I just think "drug people" take this stuff too far and often I find my reaction to things they're saying be eye rolling or thinking "it's just drugs man relax"

> You can start feeling like you KNOW big sweeping Truths.

Yep. During a pretty bad episode of delusional schizophrenia (for lack of any better diagnosis) I had that, many years ago.

I felt like I was either on the verge of a huge epiphany or I'd just had one, for a few weeks. Every time it was nonsense or couldn't be explained.

Luckily I have not relapsed and I have been off the antipsychotics for a few years

The only permanent damage is that every medical professional says I should never do psychoactive drugs. Which sucks cause they sound fun and I wonder if they'd help me get over some other problems I have. Maybe after I've retired.

I would argue it's way more meaningful...

It's unconscious knowledge; maybe not ready to hit the surface yet, but still actively affecting your life from within.

Whatever glimpses you get is just what you're capable of dealing with atm. Everybody's experience is different.

It might clarify things to say unconscious beliefs, expectations, or thought patterns instead of knowledge. It doesn't seem that the subconscious mind is a font of pure wisdom and knowledge but it powerfully affects us in ways that our conscious mind isn't aware of, by definition.

Before using psychedelics, it's important to anchor ourselves by questioning the difference between knowing something and feeling like we know something.

One thing that a lot of people struggle with is seeing their feelings as ‘just’ feelings - it’s got to be something to do with our biology, where we instinctively seek out and cling to answers for why we feel a certain way - to justify our feelings I guess - instead of recognizing them as ‘just’ feelings, and seeing that instinct for what it is - ‘blind’ instinct that can easily seduce us into false beliefs.
Yeah, feelings are real.

Though most of them probably have very little to do with you.

> Before using psychedelics, it's important to anchor ourselves by questioning the difference between knowing something and feeling like we know something.

The inverse seems more prudent to me, since mostly all global decisions get made when not on psychedelics, and we arguably have a severe lack of truly novel, out of the box ideas...who knows, maybe something useful for addressing climate change, polarization, etc could result!

Or at least, run some trial studies comparing results under the three modes. I don't think I've ever heard of a study like this being done before.

Idea generation from psychedelics is okay, but we should avoid thinking we've received a divine revelation of unquestionable truth because it felt true.
This should also apply to the same during normal consciousness, but for some reason that state is privileged, beyond absolute questioning or suspicion. It's quite a neat trick.
I'm convinced this is actually a symptom of using psychedelics.

Ironically, using quite a lot of anec-data, there definitely seems to be a correlation between use of psychedelics among myself/peers and how "suggestible" people are. I've seen a lot of folks go really deep in conspiracy theories (regardless of the political/social positioning), strong religious beliefs, or similar such lines-of-thought that require a "leap of faith" or reasoning-by-analogy. Overall I believe that something about taking them puts you into a state of mind that is more "open", and therefore, more "gullible" to believe that you are latching onto some profound truth or significant idea.

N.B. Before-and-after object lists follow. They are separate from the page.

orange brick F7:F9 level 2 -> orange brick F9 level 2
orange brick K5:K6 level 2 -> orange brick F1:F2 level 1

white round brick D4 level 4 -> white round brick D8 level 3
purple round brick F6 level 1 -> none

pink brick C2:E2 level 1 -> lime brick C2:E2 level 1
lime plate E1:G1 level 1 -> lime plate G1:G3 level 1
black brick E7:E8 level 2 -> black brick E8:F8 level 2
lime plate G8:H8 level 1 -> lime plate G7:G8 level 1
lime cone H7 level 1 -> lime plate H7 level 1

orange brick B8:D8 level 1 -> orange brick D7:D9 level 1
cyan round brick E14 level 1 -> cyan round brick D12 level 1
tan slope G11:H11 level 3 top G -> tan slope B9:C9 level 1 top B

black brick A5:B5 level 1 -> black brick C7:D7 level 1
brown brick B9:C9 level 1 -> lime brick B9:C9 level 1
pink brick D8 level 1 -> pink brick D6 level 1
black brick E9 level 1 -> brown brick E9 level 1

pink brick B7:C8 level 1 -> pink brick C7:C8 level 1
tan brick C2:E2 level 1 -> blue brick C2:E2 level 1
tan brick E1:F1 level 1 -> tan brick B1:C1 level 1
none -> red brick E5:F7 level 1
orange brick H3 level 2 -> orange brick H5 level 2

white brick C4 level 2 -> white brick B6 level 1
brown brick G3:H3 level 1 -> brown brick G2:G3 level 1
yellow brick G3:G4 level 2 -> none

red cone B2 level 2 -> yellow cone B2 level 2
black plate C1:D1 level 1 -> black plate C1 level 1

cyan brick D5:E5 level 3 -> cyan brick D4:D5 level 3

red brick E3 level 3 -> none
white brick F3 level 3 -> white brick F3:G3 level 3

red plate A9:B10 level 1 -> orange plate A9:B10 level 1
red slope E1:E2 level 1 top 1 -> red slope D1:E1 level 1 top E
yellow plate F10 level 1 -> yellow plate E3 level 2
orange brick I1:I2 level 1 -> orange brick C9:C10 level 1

I've never been sure which way the causation goes (if any), but I've known three people so far who had psychotic breaks after an intense mushroom trip. Similar to what you wrote - a sudden obsession with conspiracy theories and/or intense religious persuasions. Something they all had in common was being very confident and self-assured to begin with, which makes me wonder if it's particularly risky for those kinds of people? They all recovered, fortunately.
Your theory reminds me of this (long) article: https://slatestarcodex.com/2016/09/12/its-bayes-all-the-way-...
> But it is just a feeling.

Culture and science are also powerful benders of reality.

There are ways things can be computers that don't require the typical setup of a von Neumann architecture. Psilocybin taught me that. My education and subsequent studies confirmed that.